■ Problem details
Copy the items below without any change, from the line containing "genus: Urophyllum" through the last line of the items, with both of those lines included.

■ Data
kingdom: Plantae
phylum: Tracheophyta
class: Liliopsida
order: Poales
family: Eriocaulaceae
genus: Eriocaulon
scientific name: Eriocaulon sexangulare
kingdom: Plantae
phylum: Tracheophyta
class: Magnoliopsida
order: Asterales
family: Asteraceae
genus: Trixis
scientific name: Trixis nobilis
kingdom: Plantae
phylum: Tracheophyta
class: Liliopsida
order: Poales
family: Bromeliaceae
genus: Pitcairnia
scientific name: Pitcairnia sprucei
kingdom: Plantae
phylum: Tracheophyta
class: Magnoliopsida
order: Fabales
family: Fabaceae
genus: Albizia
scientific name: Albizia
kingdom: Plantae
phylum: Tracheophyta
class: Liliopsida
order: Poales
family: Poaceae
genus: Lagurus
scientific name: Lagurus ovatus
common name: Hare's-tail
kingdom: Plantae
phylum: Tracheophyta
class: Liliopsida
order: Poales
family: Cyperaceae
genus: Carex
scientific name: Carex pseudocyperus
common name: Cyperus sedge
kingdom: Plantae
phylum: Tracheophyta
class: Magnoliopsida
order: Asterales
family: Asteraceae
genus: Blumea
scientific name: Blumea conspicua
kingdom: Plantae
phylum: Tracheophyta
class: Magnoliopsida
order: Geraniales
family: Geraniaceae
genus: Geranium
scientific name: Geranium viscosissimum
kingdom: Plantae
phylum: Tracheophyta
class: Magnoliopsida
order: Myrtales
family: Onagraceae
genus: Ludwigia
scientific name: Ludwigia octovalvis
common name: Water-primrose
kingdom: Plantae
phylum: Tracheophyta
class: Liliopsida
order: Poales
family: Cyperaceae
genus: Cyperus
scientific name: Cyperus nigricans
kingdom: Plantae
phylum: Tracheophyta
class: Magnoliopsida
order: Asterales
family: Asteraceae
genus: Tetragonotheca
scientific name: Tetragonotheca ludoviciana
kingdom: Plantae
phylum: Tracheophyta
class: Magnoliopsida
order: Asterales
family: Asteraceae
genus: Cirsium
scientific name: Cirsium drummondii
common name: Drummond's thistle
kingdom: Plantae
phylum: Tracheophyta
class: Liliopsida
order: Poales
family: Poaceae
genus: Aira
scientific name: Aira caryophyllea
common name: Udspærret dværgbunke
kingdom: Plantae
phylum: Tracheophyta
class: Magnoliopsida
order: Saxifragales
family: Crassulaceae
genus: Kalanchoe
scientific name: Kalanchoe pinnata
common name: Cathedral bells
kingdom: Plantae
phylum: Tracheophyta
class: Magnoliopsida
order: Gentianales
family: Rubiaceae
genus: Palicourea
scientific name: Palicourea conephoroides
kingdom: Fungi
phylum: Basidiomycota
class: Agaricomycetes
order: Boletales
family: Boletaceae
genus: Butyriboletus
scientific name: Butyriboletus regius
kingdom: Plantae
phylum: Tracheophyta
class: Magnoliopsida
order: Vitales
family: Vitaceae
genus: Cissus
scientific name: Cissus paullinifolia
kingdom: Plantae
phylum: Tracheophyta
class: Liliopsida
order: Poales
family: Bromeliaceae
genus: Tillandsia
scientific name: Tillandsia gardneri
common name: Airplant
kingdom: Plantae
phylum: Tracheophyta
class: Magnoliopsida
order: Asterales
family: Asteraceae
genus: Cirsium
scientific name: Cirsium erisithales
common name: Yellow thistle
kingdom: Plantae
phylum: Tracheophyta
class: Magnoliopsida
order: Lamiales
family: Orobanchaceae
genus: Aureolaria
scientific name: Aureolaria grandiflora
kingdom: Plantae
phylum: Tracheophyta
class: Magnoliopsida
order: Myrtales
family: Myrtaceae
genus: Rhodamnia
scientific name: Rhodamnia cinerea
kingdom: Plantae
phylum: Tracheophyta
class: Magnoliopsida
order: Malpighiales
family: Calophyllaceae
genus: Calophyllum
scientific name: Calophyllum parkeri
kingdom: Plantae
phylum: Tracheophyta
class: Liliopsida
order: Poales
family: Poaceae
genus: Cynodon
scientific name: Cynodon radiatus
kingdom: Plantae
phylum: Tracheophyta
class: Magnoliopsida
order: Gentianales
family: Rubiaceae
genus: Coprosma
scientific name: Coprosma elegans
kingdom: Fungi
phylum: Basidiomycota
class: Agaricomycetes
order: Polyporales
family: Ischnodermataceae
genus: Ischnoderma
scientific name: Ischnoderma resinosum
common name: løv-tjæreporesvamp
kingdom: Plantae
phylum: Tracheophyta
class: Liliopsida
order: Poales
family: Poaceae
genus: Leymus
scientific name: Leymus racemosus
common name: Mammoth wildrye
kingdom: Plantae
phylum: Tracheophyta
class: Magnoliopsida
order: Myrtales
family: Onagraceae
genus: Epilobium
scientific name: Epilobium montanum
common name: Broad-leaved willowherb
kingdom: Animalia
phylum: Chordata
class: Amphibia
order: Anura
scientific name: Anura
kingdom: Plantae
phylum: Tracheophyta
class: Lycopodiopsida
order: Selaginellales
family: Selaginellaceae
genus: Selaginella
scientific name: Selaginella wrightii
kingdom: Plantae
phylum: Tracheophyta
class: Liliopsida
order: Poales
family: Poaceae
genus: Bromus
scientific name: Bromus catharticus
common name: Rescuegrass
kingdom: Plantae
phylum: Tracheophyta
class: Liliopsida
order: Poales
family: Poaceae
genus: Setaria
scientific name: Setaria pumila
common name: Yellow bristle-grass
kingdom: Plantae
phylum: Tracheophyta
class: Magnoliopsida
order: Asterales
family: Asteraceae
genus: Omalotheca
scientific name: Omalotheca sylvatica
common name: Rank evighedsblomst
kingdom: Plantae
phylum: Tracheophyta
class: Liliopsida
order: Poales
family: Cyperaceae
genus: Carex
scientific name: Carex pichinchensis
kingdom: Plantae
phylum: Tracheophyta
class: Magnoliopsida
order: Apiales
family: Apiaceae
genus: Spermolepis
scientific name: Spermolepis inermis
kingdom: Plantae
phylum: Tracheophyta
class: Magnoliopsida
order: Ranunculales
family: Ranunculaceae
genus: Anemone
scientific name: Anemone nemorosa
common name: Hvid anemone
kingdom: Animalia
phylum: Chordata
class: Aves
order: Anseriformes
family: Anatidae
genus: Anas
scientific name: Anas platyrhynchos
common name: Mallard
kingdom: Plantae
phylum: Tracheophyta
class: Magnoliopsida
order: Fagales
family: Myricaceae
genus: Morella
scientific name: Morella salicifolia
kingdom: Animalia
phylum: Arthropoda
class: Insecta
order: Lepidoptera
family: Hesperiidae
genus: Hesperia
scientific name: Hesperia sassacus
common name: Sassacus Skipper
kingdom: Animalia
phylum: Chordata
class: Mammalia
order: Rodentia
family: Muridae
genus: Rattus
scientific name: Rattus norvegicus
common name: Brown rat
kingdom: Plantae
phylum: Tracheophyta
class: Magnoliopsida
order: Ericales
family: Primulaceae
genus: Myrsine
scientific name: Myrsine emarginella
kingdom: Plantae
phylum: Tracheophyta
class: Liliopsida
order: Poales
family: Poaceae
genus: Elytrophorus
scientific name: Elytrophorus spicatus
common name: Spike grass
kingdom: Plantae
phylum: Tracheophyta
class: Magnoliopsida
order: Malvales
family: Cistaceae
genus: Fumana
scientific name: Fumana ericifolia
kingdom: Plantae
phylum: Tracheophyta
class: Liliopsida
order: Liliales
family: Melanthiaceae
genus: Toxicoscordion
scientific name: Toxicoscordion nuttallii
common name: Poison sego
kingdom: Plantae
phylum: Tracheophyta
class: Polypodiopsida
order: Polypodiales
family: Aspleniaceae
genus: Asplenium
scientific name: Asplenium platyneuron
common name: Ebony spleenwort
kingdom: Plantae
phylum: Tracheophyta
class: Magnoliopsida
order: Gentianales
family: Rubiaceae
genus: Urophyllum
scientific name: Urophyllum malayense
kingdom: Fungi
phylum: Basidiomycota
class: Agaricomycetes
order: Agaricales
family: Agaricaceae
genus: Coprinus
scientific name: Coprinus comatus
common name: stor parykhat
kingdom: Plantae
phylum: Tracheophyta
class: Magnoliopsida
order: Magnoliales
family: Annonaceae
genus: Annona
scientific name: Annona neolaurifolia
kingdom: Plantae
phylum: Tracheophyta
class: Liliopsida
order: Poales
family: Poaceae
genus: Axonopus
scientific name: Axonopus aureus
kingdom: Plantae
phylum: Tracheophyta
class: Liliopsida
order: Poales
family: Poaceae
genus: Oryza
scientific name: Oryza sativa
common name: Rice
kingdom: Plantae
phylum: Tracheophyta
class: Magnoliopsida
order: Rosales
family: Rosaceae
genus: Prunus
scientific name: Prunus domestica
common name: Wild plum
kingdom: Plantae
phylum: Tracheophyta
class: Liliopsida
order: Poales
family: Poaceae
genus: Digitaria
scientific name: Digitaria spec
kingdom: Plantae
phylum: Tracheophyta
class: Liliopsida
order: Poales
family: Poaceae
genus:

■ Problem solution
genus: Urophyllum
scientific name: Urophyllum malayense
kingdom: Fungi
phylum: Basidiomycota
class: Agaricomycetes
order: Agaricales
family: Agaricaceae
genus: Coprinus
scientific name: Coprinus comatus
common name: stor parykhat
kingdom: Plantae
phylum: Tracheophyta
class: Magnoliopsida
order: Magnoliales
family: Annonaceae
genus: Annona
scientific name: Annona neolaurifolia
kingdom: Plantae
phylum: Tracheophyta
class: Liliopsida
order: Poales
family: Poaceae
genus: Axonopus
scientific name: Axonopus aureus
kingdom: Plantae
phylum: Tracheophyta
class: Liliopsida
order: Poales
family: Poaceae
genus: Oryza
scientific name: Oryza sativa
common name: Rice
kingdom: Plantae
phylum: Tracheophyta
class: Magnoliopsida
order: Rosales
family: Rosaceae
genus: Prunus
scientific name: Prunus domestica
common name: Wild plum
kingdom: Plantae
phylum: Tracheophyta
class: Liliopsida
order: Poales
family: Poaceae
genus: Digitaria
scientific name: Digitaria spec
kingdom: Plantae
phylum: Tracheophyta
class: Liliopsida
order: Poales
family: Poaceae
genus:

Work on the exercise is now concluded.